You don't need the fanciest hardware out there but you need enterprise-grade equipment. The real important thing is to map out the connectivity of all your nodes and know how the data gets traversed so you don't create bottlenecks in your network, in your data transfer; communication between the nodes, front-end communication. Those are really the two big things. Everything else is pretty straightforward once you have your configuration down and your network path down. Everything else is really relatively easy.
I buy SwiftStack storage, generally. Actually, that's all I've bought in the past two years. Primary storage stays pretty constant. I've actually reduced the amount of primary storage by 20 terabytes over the past two months. That's really how we're trying to do our storage. We'll buy SwiftStack and reduce the amount of primary storage, the amount we keep up at our primary level, and just buy the archive storage. Honestly, 70 to 80 percent of the storage we have is unstructured data that we don't need to access more than once or twice a year.
We do not currently use the 1space feature. That is on my roadmap to get deployed. We really don't have a big "cloud strategy". We don't use off-prem storage. All of our storage is on-prem at the moment.
As for working with petabytes of data, most of the bottlenecks for ingest aren't at the SwiftStack layer, they're, generally at the application layer, or depend on the method you're using to ingest it and how threaded it is. Going back to the example of our backup software, where I see the metrics all the time, at a rate of 2 TB an hour, I'm really CPU-bound by the systems that are pushing the data into SwiftStack. If I had more nodes to send data into SwiftStack... It's not a SwiftStack bottleneck. It's on the end-user space or in computation on the client side more than the SwiftStack side.
I don't think SwiftStack has enabled us to store more data than we did before. The reason is that part of the license that you get is the deduplication part. In our backup target, we deduplicate the data or it goes into the object store. In that regard, it's probably a wash. For the archive data, there's no deduplication, but the idea is that the cost is so low that it's also a wash, or we come out a little better. Would it allow you to store more? I'd say it's break-even. At the end of the day, it's cheaper so I can add storage. The cost of putting storage there, even with the larger amount going into it, is still cheaper than our enterprise storage. You're really bound by either drive capacity or data center space.
Initially, in my test environment, I used some older servers that we had kicking around which we were in the process of retiring. Those particular servers - it sounds silly - really weren't conducive to SwiftStack because they had a lot of features that actually prohibited easy maintenance. You really do want no RAID controllers or anything else. We quickly learned that the least expensive servers were absolutely the best servers to have for SwiftStack. During the first month or so, we used old hardware that we had kicking around. Then, when we decided that this is definitely something we want to pursue, we bought enough for what would be all on-premises, all on a single site, and then we deployed production in that. Later, we got out disaster recovery facility and we literally moved one set of nodes to our DR site. That all happened transparently to end users. It just worked. They didn't notice anything going on during that time.

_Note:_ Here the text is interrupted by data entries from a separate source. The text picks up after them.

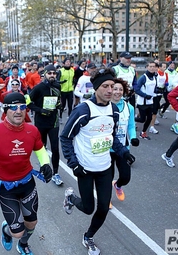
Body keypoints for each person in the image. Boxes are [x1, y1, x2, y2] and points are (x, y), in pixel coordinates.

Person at [60, 68, 135, 255]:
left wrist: (124, 152)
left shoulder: (114, 110)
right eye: (105, 86)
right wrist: (73, 164)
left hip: (104, 167)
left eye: (112, 86)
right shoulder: (83, 110)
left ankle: (89, 236)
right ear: (96, 88)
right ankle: (71, 198)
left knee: (103, 207)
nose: (110, 90)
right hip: (84, 168)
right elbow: (65, 137)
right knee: (87, 208)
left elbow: (112, 137)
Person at [0, 92, 53, 255]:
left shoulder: (32, 130)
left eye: (22, 107)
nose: (18, 111)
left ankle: (23, 244)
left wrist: (45, 164)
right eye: (13, 108)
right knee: (16, 232)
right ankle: (6, 230)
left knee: (31, 223)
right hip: (6, 187)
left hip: (27, 183)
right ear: (5, 110)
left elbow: (40, 150)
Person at [27, 65, 64, 186]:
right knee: (41, 146)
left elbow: (58, 101)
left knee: (55, 148)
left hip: (53, 122)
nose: (52, 75)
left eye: (54, 73)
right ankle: (44, 166)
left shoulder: (58, 86)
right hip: (41, 122)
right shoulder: (38, 88)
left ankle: (56, 173)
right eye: (50, 73)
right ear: (45, 75)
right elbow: (28, 102)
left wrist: (59, 106)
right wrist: (40, 110)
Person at [110, 78, 139, 202]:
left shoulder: (129, 107)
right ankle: (106, 199)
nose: (117, 92)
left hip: (123, 148)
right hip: (107, 149)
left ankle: (117, 185)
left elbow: (131, 126)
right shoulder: (104, 106)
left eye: (120, 89)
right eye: (115, 89)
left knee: (126, 177)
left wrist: (133, 138)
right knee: (106, 177)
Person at [134, 61, 158, 140]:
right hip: (142, 102)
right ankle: (131, 119)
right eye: (150, 66)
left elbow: (154, 87)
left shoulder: (154, 77)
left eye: (153, 66)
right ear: (147, 67)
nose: (152, 68)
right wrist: (145, 95)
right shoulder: (143, 77)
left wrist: (158, 91)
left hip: (150, 101)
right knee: (142, 119)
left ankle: (143, 132)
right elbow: (136, 89)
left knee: (150, 118)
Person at [149, 62, 169, 134]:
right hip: (154, 92)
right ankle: (140, 117)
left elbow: (166, 81)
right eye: (163, 67)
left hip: (161, 92)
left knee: (156, 107)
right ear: (159, 67)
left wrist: (166, 84)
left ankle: (153, 122)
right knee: (151, 107)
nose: (164, 68)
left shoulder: (166, 74)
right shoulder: (156, 73)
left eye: (165, 67)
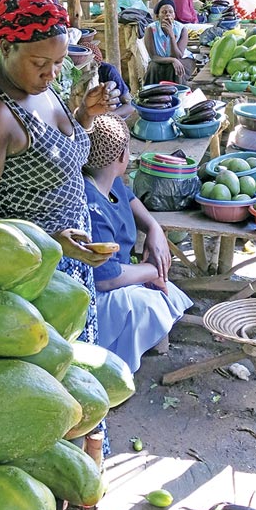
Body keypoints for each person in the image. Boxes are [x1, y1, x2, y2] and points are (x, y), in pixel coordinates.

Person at [0, 0, 120, 349]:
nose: (51, 74)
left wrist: (85, 115)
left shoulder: (39, 88)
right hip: (31, 276)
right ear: (7, 48)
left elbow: (55, 159)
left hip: (67, 263)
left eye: (58, 62)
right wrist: (49, 240)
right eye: (40, 63)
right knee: (49, 368)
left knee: (77, 368)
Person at [83, 115, 192, 372]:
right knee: (149, 305)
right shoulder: (92, 203)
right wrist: (154, 270)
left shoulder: (109, 182)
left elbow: (131, 200)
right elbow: (106, 279)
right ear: (122, 156)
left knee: (166, 293)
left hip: (119, 275)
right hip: (98, 294)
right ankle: (113, 370)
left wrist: (154, 228)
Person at [143, 0, 194, 85]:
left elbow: (178, 56)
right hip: (160, 59)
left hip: (183, 59)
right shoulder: (151, 29)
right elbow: (154, 57)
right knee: (153, 67)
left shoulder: (182, 29)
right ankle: (153, 92)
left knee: (175, 69)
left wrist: (171, 35)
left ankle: (177, 92)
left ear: (174, 15)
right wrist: (172, 60)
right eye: (164, 12)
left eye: (171, 12)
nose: (168, 14)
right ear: (157, 16)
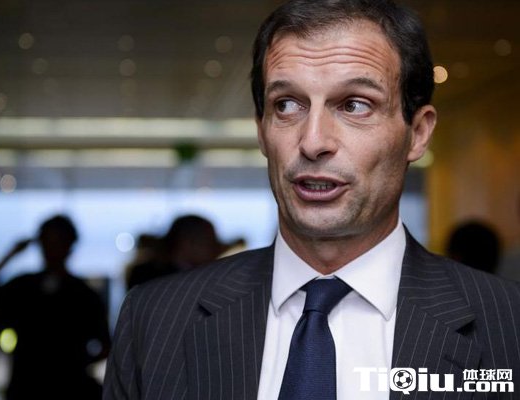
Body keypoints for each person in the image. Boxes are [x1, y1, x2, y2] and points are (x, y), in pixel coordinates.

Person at [103, 1, 520, 399]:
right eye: (287, 105)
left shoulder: (508, 322)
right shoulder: (155, 320)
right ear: (262, 130)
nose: (313, 141)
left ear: (418, 133)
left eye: (354, 105)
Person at [0, 215, 111, 400]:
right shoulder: (27, 286)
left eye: (57, 242)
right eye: (48, 242)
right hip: (47, 387)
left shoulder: (81, 294)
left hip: (40, 386)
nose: (52, 249)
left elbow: (106, 346)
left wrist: (11, 255)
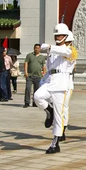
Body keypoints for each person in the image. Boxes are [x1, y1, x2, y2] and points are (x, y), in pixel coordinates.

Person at [34, 23, 74, 154]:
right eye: (56, 35)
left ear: (66, 36)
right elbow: (49, 68)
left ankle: (55, 143)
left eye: (61, 35)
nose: (58, 37)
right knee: (37, 96)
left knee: (59, 115)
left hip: (61, 84)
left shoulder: (70, 50)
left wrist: (51, 47)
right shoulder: (52, 51)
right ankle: (48, 109)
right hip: (50, 81)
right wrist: (43, 81)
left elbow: (66, 52)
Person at [60, 31, 77, 141]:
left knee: (64, 107)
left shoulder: (72, 51)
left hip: (67, 83)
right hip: (58, 83)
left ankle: (63, 130)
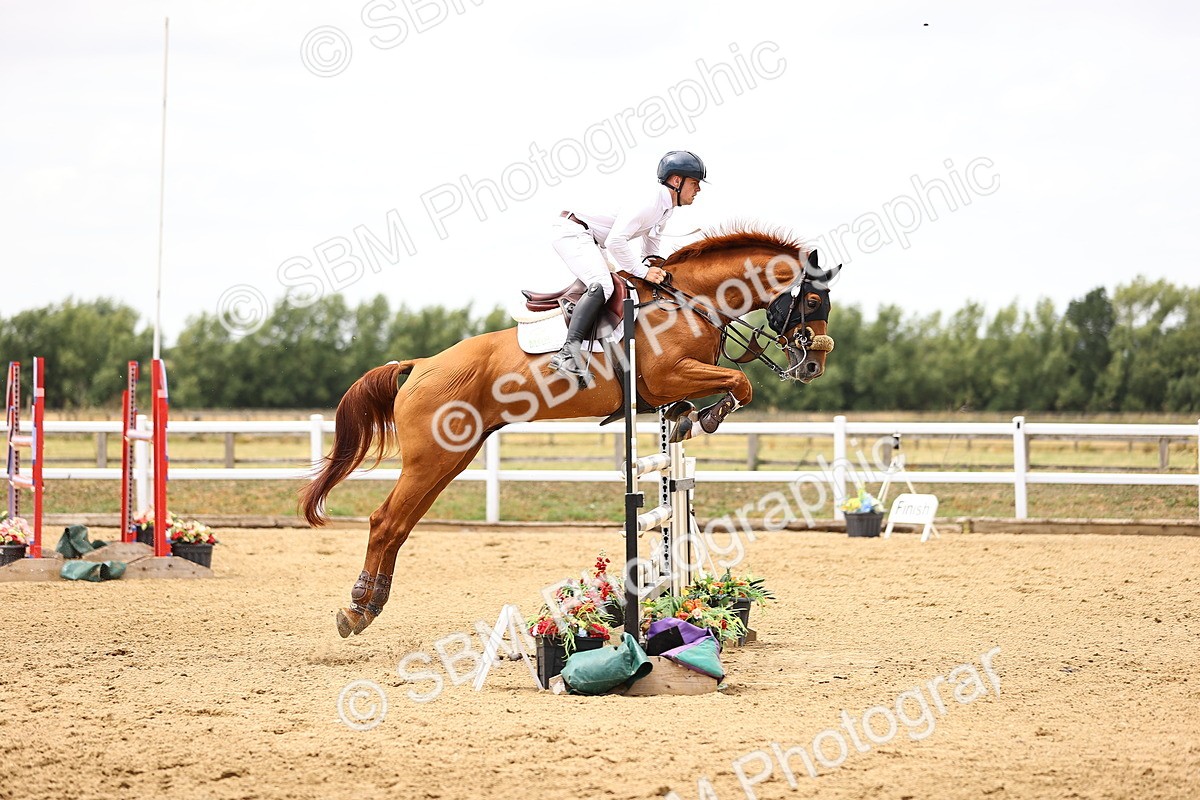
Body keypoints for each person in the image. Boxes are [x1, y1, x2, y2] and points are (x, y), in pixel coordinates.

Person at [548, 150, 706, 385]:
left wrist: (658, 268)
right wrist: (642, 272)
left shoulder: (665, 208)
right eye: (694, 183)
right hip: (573, 231)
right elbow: (615, 242)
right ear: (676, 181)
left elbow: (650, 247)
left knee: (622, 284)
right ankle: (567, 354)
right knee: (603, 285)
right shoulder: (651, 202)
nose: (698, 190)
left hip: (590, 239)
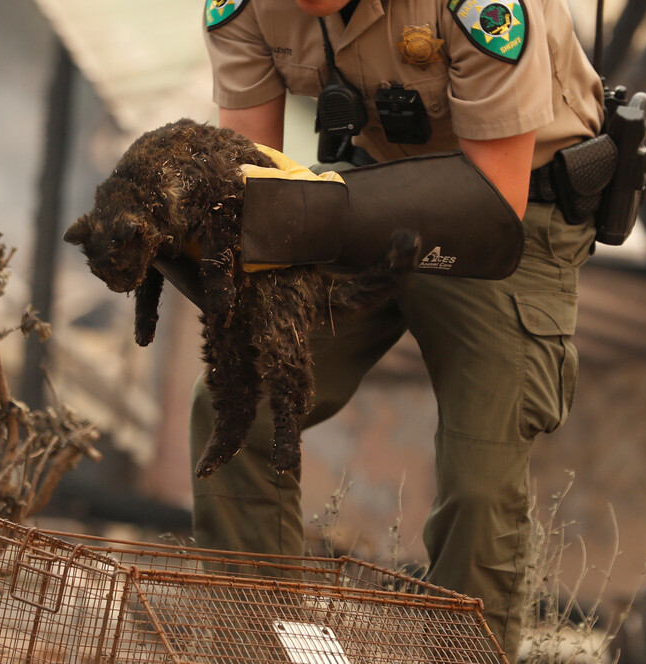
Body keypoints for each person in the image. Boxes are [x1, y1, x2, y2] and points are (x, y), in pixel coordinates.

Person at [193, 0, 604, 659]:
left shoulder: (482, 8)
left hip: (513, 222)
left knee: (478, 482)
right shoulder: (243, 7)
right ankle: (256, 649)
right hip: (367, 195)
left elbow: (490, 200)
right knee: (236, 396)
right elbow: (252, 177)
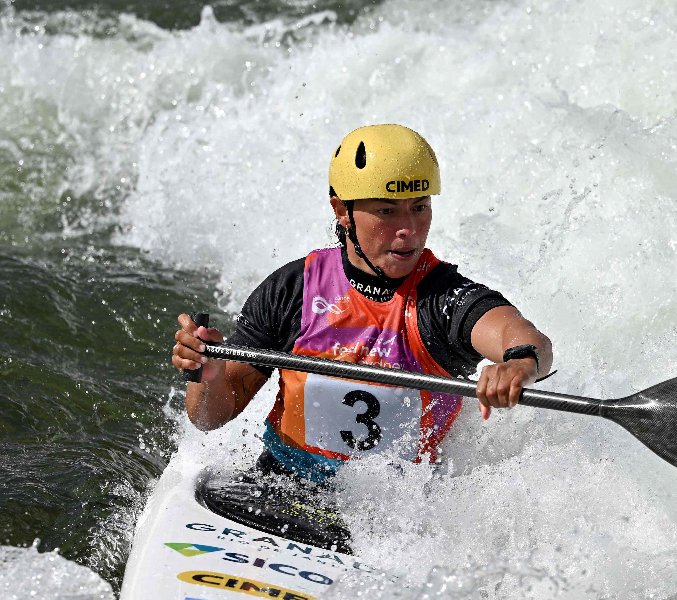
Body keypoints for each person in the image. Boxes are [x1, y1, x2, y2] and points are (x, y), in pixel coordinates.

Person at [171, 124, 553, 485]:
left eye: (419, 207)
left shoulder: (442, 300)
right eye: (387, 211)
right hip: (278, 486)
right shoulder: (294, 289)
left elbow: (518, 333)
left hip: (390, 521)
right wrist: (211, 378)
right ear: (342, 211)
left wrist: (519, 361)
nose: (409, 229)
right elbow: (209, 417)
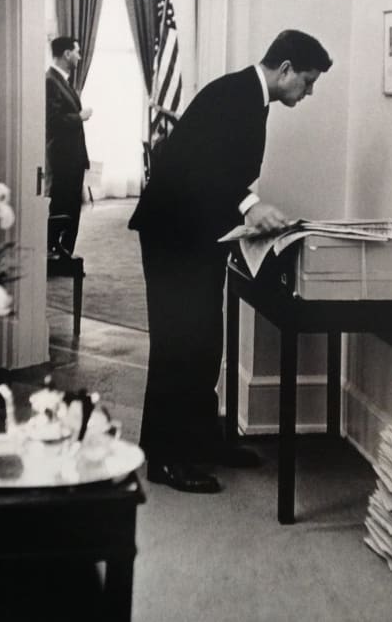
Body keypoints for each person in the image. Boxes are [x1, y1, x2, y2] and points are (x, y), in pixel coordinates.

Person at [129, 29, 333, 493]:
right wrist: (249, 206)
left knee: (204, 342)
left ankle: (201, 439)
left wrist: (247, 212)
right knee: (177, 343)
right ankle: (165, 458)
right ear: (285, 69)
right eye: (307, 81)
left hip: (197, 234)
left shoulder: (250, 98)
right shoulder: (233, 95)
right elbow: (199, 166)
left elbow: (220, 168)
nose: (308, 92)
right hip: (172, 234)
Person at [45, 36, 92, 256]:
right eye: (77, 52)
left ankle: (64, 254)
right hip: (63, 160)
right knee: (63, 207)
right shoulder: (50, 81)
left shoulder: (61, 81)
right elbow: (52, 120)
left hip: (72, 159)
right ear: (66, 54)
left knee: (71, 208)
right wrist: (79, 117)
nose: (79, 57)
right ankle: (57, 252)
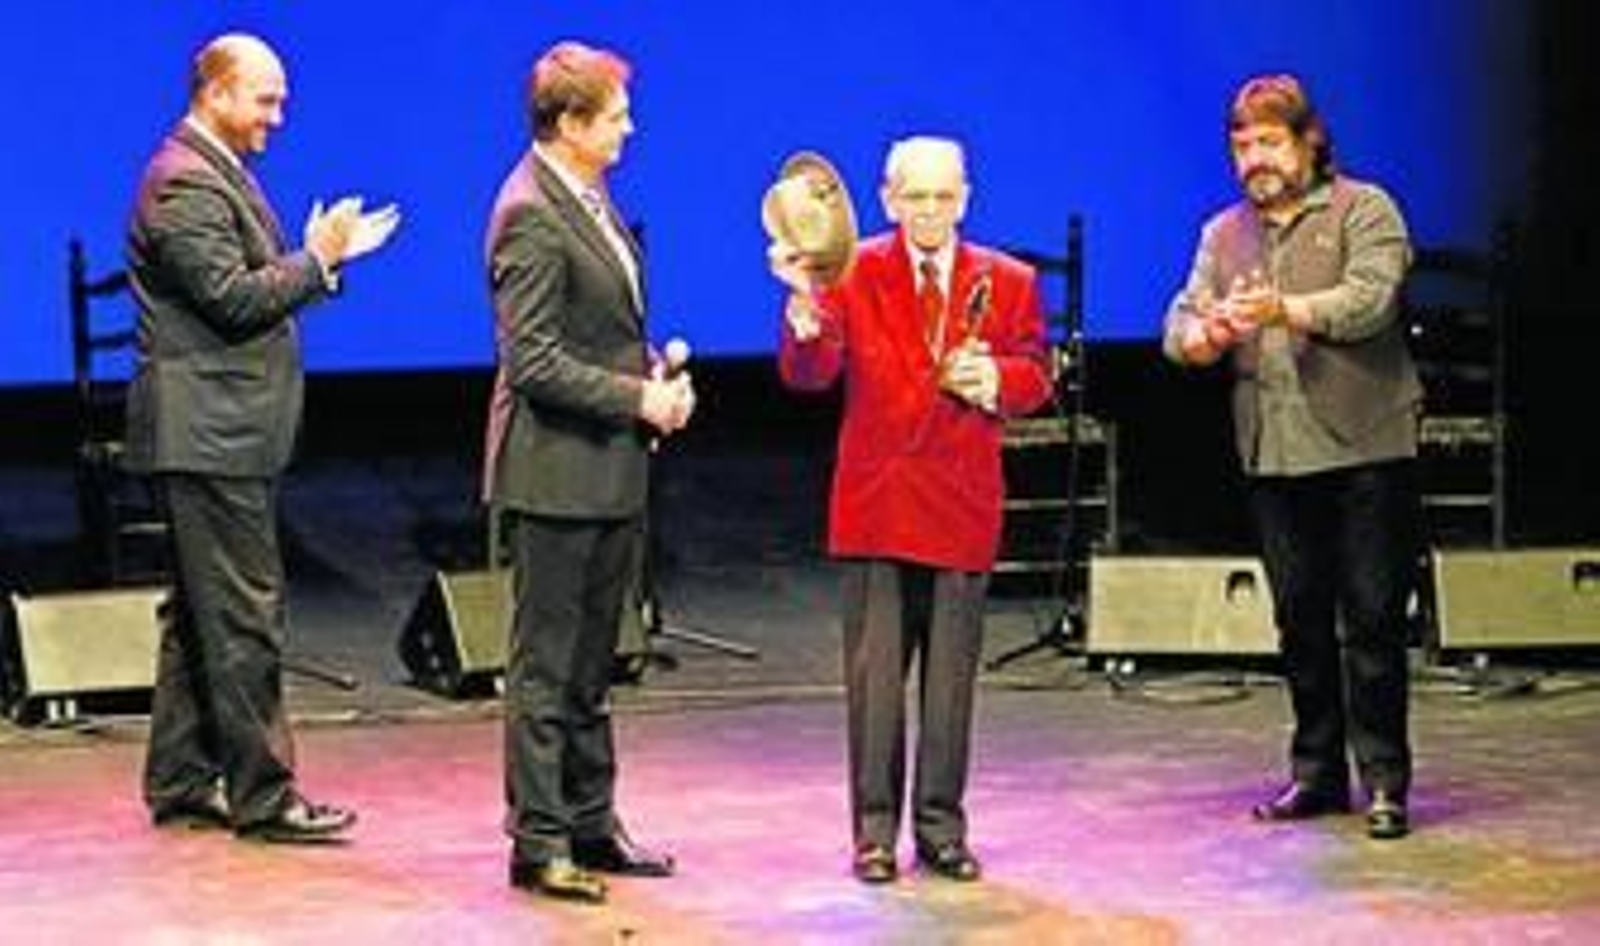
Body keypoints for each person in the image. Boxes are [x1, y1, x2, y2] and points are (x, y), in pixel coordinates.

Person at [126, 33, 399, 843]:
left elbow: (242, 291)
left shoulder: (212, 171)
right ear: (215, 93)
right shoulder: (182, 183)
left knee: (198, 616)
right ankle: (264, 794)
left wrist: (317, 262)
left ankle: (180, 778)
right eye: (265, 98)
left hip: (217, 432)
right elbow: (231, 301)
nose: (278, 115)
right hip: (208, 436)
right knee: (244, 615)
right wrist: (317, 259)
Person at [770, 136, 1053, 883]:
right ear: (889, 199)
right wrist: (803, 312)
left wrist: (993, 375)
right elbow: (810, 373)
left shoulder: (1010, 280)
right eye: (914, 197)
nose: (929, 211)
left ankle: (940, 829)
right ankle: (872, 834)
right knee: (875, 684)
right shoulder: (853, 269)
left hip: (960, 502)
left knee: (951, 684)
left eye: (943, 196)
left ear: (964, 198)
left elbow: (1037, 375)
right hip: (878, 505)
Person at [1162, 74, 1420, 840]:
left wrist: (1288, 310)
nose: (1254, 159)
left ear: (1309, 141)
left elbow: (1371, 300)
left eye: (1269, 142)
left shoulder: (1363, 210)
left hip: (1365, 446)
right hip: (1272, 453)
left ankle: (1384, 780)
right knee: (1299, 620)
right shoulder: (1223, 234)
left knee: (1371, 619)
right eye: (1241, 145)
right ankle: (1317, 773)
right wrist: (1202, 337)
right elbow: (1180, 318)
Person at [482, 40, 693, 904]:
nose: (629, 127)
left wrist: (653, 372)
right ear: (569, 124)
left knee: (595, 662)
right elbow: (531, 361)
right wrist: (636, 399)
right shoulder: (529, 210)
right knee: (546, 666)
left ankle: (591, 821)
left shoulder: (587, 194)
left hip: (606, 469)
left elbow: (593, 328)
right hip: (556, 473)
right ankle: (539, 841)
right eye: (615, 115)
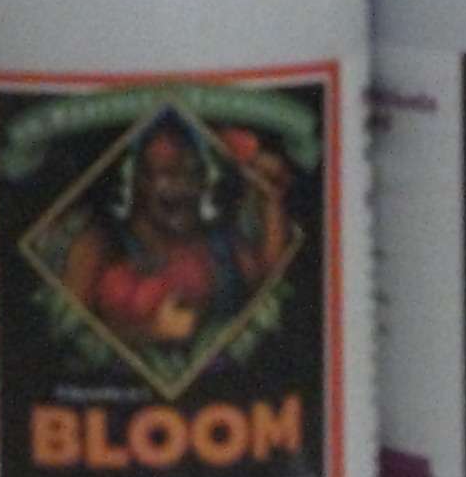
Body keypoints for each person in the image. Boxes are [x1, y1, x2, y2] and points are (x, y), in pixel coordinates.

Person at [60, 116, 292, 356]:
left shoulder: (225, 245)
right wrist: (146, 331)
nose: (184, 187)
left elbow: (271, 292)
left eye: (193, 173)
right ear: (141, 181)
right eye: (169, 172)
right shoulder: (98, 245)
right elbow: (64, 334)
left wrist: (272, 202)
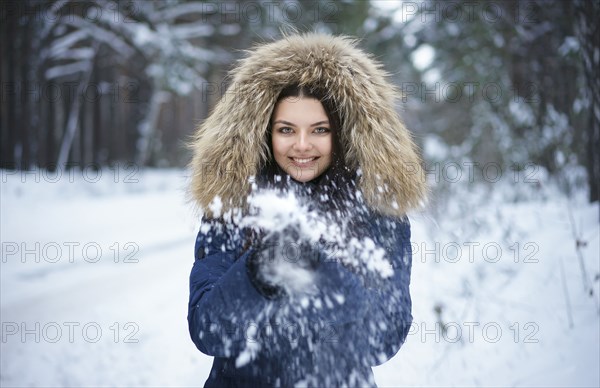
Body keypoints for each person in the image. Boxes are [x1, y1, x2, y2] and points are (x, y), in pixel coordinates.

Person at [187, 32, 426, 387]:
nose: (302, 145)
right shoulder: (233, 205)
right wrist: (259, 271)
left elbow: (382, 340)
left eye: (319, 130)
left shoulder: (376, 212)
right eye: (286, 130)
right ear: (265, 133)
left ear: (342, 134)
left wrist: (320, 269)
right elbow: (208, 331)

We have about ten physical users of the solution. The video editing guys are big users because we wanted to get their data archived first since they're the biggest utilizers of our enterprise storage. Our marketing department has a huge amount of digital assets: catalog images, web images. Those are probably the two biggest. Then, our IT, because of the backup target, as we do all of the protection of our enterprise system as well, with Oracle Databases.